*Texte source:*
• • • • • • •
Depuis longtemps, les médecins s’appuient sur les mêmes indicateurs pour évaluer l’état d’un patient, de la fréquence cardiaque à la pression artérielle. Une nouvelle technologie pourrait y ajouter un paramètre jusqu’ici négligé, l’épaisseur du sang. La viscosité sanguine joue pourtant un rôle essentiel dans la circulation et serait liée à plusieurs des principales causes de mortalité, dont les maladies cardiovasculaires, les cancers et certains accidents vasculaires cérébraux. Un sang trop épais oblige le cœur à fournir des efforts supplémentaires et augmente le risque de formation de caillots ou de lésions tissulaires. Malgré son importance, elle restait difficile à mesurer sans prélèvement, ce qui limitait son utilisation en pratique clinique.
Une technologie non invasive pour mesurer l’épaisseur du sang
Un dispositif inédit a été mis au point pour mesurer la viscosité sanguine en temps réel et sans prise de sang. L’appareil utilise des ultrasons pour faire vibrer le sang à l’aide d’une onde sonore continue et analyser sa réaction. Un algorithme traite ensuite la propagation du son dans le corps afin de déterminer simultanément la densité et la viscosité du sang. Cette méthode repose sur des calculs avancés de traitement du signal et représente une rupture avec les techniques classiques qui nécessitent des échantillons prélevés, ce qui peut modifier les propriétés naturelles du sang. Mesurer la viscosité directement dans le corps permet au contraire d’observer son comportement réel, comme un fluide vivant dont la dynamique change selon l’état de santé.
Un potentiel clinique majeur pour de nombreuses pathologies
Cette innovation pourrait transformer la prise en charge de maladies où la viscosité sanguine constitue un enjeu central, comme la drépanocytose. Dans cette pathologie, des globules rouges déformés épaississent le sang et mettent en danger plusieurs organes. Une surveillance continue permettrait d’adapter transfusions ou traitements en fonction des variations réelles plutôt que selon un calendrier fixe. Les essais cliniques restent à venir, mais l’objectif est ambitieux, faire de la viscosité sanguine un signe vital standard au même titre que la température ou le taux d’oxygène. La technologie repose surtout sur un logiciel pouvant fonctionner avec du matériel accessible, ouvrant la voie à des appareils portables, voire à des dispositifs intégrés aux futures technologies de santé. Les chercheurs y voient une nouvelle manière de comprendre la circulation et l’évolution des maladies, grâce à une observation continue et non invasive du sang dans son milieu naturel.
• • • • • • •
(Points clés par instance)
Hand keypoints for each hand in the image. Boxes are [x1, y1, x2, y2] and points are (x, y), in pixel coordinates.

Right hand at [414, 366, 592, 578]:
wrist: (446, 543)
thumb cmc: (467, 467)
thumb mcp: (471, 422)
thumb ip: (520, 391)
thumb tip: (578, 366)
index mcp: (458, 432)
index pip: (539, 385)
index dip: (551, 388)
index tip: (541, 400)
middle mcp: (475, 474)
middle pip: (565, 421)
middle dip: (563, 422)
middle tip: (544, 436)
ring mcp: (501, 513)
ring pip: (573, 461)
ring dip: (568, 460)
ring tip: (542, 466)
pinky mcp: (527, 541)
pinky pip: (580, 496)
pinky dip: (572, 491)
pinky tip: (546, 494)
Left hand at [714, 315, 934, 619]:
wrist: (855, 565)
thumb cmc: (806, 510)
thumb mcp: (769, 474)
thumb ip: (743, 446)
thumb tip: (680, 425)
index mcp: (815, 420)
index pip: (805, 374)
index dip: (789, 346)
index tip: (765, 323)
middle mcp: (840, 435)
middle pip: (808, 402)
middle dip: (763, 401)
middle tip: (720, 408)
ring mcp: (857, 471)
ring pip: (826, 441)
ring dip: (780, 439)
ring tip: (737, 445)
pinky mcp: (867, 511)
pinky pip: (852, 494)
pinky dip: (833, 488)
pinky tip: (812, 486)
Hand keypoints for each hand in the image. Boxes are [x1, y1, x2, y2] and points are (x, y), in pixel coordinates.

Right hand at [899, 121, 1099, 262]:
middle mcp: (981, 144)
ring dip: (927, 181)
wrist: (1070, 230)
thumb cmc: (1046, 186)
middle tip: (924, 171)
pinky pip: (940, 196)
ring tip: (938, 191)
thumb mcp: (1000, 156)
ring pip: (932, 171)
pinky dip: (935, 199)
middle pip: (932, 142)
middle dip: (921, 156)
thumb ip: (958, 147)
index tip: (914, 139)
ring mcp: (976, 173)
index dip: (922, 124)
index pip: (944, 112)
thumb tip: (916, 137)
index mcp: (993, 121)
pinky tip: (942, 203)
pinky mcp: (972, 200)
• • • • • • •
Répondez aux questions suivantes à partir du texte sur la viscosité du sang.
(a) Quelles grandes causes de mortalité le texte relie-t-il à la viscosité sanguine ?
(b) Qu'utilise l'appareil pour faire vibrer le sang ?
(c) Quelle maladie le texte prend-il en exemple pour montrer l'intérêt de cette technologie ?

(a) Les maladies cardiovasculaires, les cancers et certains accidents vasculaires cérébraux.
(b) Des ultrasons, qui font vibrer le sang avec une onde sonore continue.
(c) La drépanocytose.